(Stored data entries)
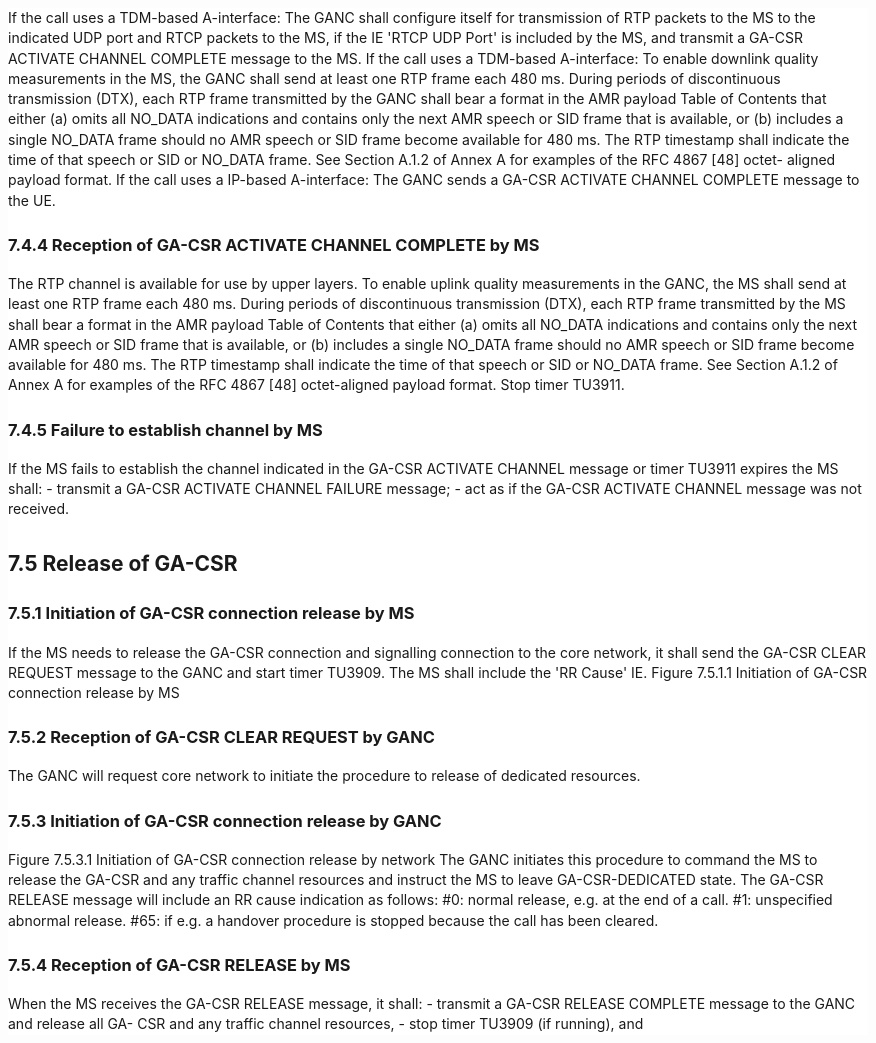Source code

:If the call uses a TDM-based A-interface: The GANC shall configure itself for
transmission of RTP packets to the MS to the indicated UDP port and RTCP
packets to the MS, if the IE \'RTCP UDP Port\' is included by the MS, and
transmit a GA-CSR ACTIVATE CHANNEL COMPLETE message to the MS.
If the call uses a TDM-based A-interface: To enable downlink quality
measurements in the MS, the GANC shall send at least one RTP frame each 480
ms. During periods of discontinuous transmission (DTX), each RTP frame
transmitted by the GANC shall bear a format in the AMR payload Table of
Contents that either (a) omits all NO_DATA indications and contains only the
next AMR speech or SID frame that is available, or (b) includes a single
NO_DATA frame should no AMR speech or SID frame become available for 480 ms.
The RTP timestamp shall indicate the time of that speech or SID or NO_DATA
frame. See Section A.1.2 of Annex A for examples of the RFC 4867 [48] octet-
aligned payload format.
If the call uses a IP-based A-interface: The GANC sends a GA-CSR ACTIVATE
CHANNEL COMPLETE message to the UE.
### 7.4.4 Reception of GA-CSR ACTIVATE CHANNEL COMPLETE by MS
The RTP channel is available for use by upper layers. To enable uplink quality
measurements in the GANC, the MS shall send at least one RTP frame each 480
ms. During periods of discontinuous transmission (DTX), each RTP frame
transmitted by the MS shall bear a format in the AMR payload Table of Contents
that either (a) omits all NO_DATA indications and contains only the next AMR
speech or SID frame that is available, or (b) includes a single NO_DATA frame
should no AMR speech or SID frame become available for 480 ms. The RTP
timestamp shall indicate the time of that speech or SID or NO_DATA frame. See
Section A.1.2 of Annex A for examples of the RFC 4867 [48] octet-aligned
payload format.
Stop timer TU3911.
### 7.4.5 Failure to establish channel by MS
If the MS fails to establish the channel indicated in the GA-CSR ACTIVATE
CHANNEL message or timer TU3911 expires the MS shall:
\- transmit a GA-CSR ACTIVATE CHANNEL FAILURE message;
\- act as if the GA-CSR ACTIVATE CHANNEL message was not received.
## 7.5 Release of GA-CSR
### 7.5.1 Initiation of GA-CSR connection release by MS
If the MS needs to release the GA-CSR connection and signalling connection to
the core network, it shall send the GA-CSR CLEAR REQUEST message to the GANC
and start timer TU3909. The MS shall include the \'RR Cause\' IE.
Figure 7.5.1.1 Initiation of GA-CSR connection release by MS
### 7.5.2 Reception of GA-CSR CLEAR REQUEST by GANC
The GANC will request core network to initiate the procedure to release of
dedicated resources.
### 7.5.3 Initiation of GA-CSR connection release by GANC
Figure 7.5.3.1 Initiation of GA-CSR connection release by network
The GANC initiates this procedure to command the MS to release the GA-CSR and
any traffic channel resources and instruct the MS to leave GA-CSR-DEDICATED
state.
The GA-CSR RELEASE message will include an RR cause indication as follows:
#0: normal release, e.g. at the end of a call.
#1: unspecified abnormal release.
#65: if e.g. a handover procedure is stopped because the call has been
cleared.
### 7.5.4 Reception of GA-CSR RELEASE by MS
When the MS receives the GA-CSR RELEASE message, it shall:
\- transmit a GA-CSR RELEASE COMPLETE message to the GANC and release all GA-
CSR and any traffic channel resources,
\- stop timer TU3909 (if running), and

→ Your goal: Reproduce the rows above word for word, leaving out the pictures.

→ Result of the exercise:
Source code

:If the call uses a TDM-based A-interface: The GANC shall configure itself for
transmission of RTP packets to the MS to the indicated UDP port and RTCP
packets to the MS, if the IE \'RTCP UDP Port\' is included by the MS, and
transmit a GA-CSR ACTIVATE CHANNEL COMPLETE message to the MS.
If the call uses a TDM-based A-interface: To enable downlink quality
measurements in the MS, the GANC shall send at least one RTP frame each 480
ms. During periods of discontinuous transmission (DTX), each RTP frame
transmitted by the GANC shall bear a format in the AMR payload Table of
Contents that either (a) omits all NO_DATA indications and contains only the
next AMR speech or SID frame that is available, or (b) includes a single
NO_DATA frame should no AMR speech or SID frame become available for 480 ms.
The RTP timestamp shall indicate the time of that speech or SID or NO_DATA
frame. See Section A.1.2 of Annex A for examples of the RFC 4867 [48] octet-
aligned payload format.
If the call uses a IP-based A-interface: The GANC sends a GA-CSR ACTIVATE
CHANNEL COMPLETE message to the UE.
### 7.4.4 Reception of GA-CSR ACTIVATE CHANNEL COMPLETE by MS
The RTP channel is available for use by upper layers. To enable uplink quality
measurements in the GANC, the MS shall send at least one RTP frame each 480
ms. During periods of discontinuous transmission (DTX), each RTP frame
transmitted by the MS shall bear a format in the AMR payload Table of Contents
that either (a) omits all NO_DATA indications and contains only the next AMR
speech or SID frame that is available, or (b) includes a single NO_DATA frame
should no AMR speech or SID frame become available for 480 ms. The RTP
timestamp shall indicate the time of that speech or SID or NO_DATA frame. See
Section A.1.2 of Annex A for examples of the RFC 4867 [48] octet-aligned
payload format.
Stop timer TU3911.
### 7.4.5 Failure to establish channel by MS
If the MS fails to establish the channel indicated in the GA-CSR ACTIVATE
CHANNEL message or timer TU3911 expires the MS shall:
\- transmit a GA-CSR ACTIVATE CHANNEL FAILURE message;
\- act as if the GA-CSR ACTIVATE CHANNEL message was not received.
## 7.5 Release of GA-CSR
### 7.5.1 Initiation of GA-CSR connection release by MS
If the MS needs to release the GA-CSR connection and signalling connection to
the core network, it shall send the GA-CSR CLEAR REQUEST message to the GANC
and start timer TU3909. The MS shall include the \'RR Cause\' IE.
Figure 7.5.1.1 Initiation of GA-CSR connection release by MS
### 7.5.2 Reception of GA-CSR CLEAR REQUEST by GANC
The GANC will request core network to initiate the procedure to release of
dedicated resources.
### 7.5.3 Initiation of GA-CSR connection release by GANC
Figure 7.5.3.1 Initiation of GA-CSR connection release by network
The GANC initiates this procedure to command the MS to release the GA-CSR and
any traffic channel resources and instruct the MS to leave GA-CSR-DEDICATED
state.
The GA-CSR RELEASE message will include an RR cause indication as follows:
#0: normal release, e.g. at the end of a call.
#1: unspecified abnormal release.
#65: if e.g. a handover procedure is stopped because the call has been
cleared.
### 7.5.4 Reception of GA-CSR RELEASE by MS
When the MS receives the GA-CSR RELEASE message, it shall:
\- transmit a GA-CSR RELEASE COMPLETE message to the GANC and release all GA-
CSR and any traffic channel resources,
\- stop timer TU3909 (if running), and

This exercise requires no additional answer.